Former director of the Lucknow University Institute of Women Studies Dr. Rakesh Chandra, who has also written gender reports for the United Nations Development Programme (UNDP), cited an earlier study by the Institute that looked at quality of life issues in ten districts and found that many of them prioritized things like drinking water and health services.
Ironically, India granted women the opportunity to vote in all general elections from the country’s very beginning. More recently, a 33% quota in legislative bodies was introduced, albeit it hasn’t been operationalized yet. Women are now more involved in electoral politics than ever before, which means that women’s problems must be included in the manifestos of all political parties. But as was already said, political agendas do not clearly address crime against women.
Certain women, who wished to remain anonymous, requested that their counterparts in the political system put pressure on party leaderships to initiate gender-sensitization programs for the whole membership, from the top down, to prevent them from abusing their power and committing crimes against women. They declared that the idea that they could commit murder while in authority had to end.

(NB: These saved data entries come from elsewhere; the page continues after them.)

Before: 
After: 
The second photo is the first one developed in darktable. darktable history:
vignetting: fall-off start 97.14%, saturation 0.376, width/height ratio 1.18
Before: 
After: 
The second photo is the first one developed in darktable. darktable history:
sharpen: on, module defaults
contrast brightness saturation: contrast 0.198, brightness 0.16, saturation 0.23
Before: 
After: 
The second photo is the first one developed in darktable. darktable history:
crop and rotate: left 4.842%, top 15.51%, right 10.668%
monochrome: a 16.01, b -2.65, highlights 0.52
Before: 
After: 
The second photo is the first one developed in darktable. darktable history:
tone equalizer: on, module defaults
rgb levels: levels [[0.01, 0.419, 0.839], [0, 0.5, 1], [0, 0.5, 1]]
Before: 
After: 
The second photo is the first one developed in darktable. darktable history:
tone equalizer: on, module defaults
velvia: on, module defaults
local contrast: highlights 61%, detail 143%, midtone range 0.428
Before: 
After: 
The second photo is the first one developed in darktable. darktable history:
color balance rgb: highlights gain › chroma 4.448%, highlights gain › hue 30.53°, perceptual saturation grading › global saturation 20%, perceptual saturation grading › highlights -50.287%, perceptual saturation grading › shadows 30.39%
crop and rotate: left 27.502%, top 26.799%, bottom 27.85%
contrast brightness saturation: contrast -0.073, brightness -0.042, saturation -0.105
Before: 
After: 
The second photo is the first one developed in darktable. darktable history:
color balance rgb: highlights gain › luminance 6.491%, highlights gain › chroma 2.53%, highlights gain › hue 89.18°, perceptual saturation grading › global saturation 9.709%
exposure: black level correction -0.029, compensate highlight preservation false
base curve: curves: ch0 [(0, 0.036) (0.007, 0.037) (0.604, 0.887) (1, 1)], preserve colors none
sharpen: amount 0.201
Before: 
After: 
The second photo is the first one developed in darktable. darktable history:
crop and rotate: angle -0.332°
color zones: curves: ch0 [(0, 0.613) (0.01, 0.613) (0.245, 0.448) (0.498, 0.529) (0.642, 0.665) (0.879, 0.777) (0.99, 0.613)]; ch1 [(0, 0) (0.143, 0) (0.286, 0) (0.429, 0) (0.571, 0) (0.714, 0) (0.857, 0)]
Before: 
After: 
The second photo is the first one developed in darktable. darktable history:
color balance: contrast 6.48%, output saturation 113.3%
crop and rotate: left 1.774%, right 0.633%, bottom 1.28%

Others believed that women ought to act as pressure groups and make sure that topics such as crimes against women and particular measures to prevent them were included in the platform of every political party. They already provide free bus travel as a sort of assistance, but what about public transportation safety? While they are providing cooking gas cylinders at a reduced cost, what about women who are burned by their families and husbands?
We continue to live in dread because political parties want our votes, and we comply. This needs to stop. Voting is one way we can make sure that Karnataka doesn’t happen again.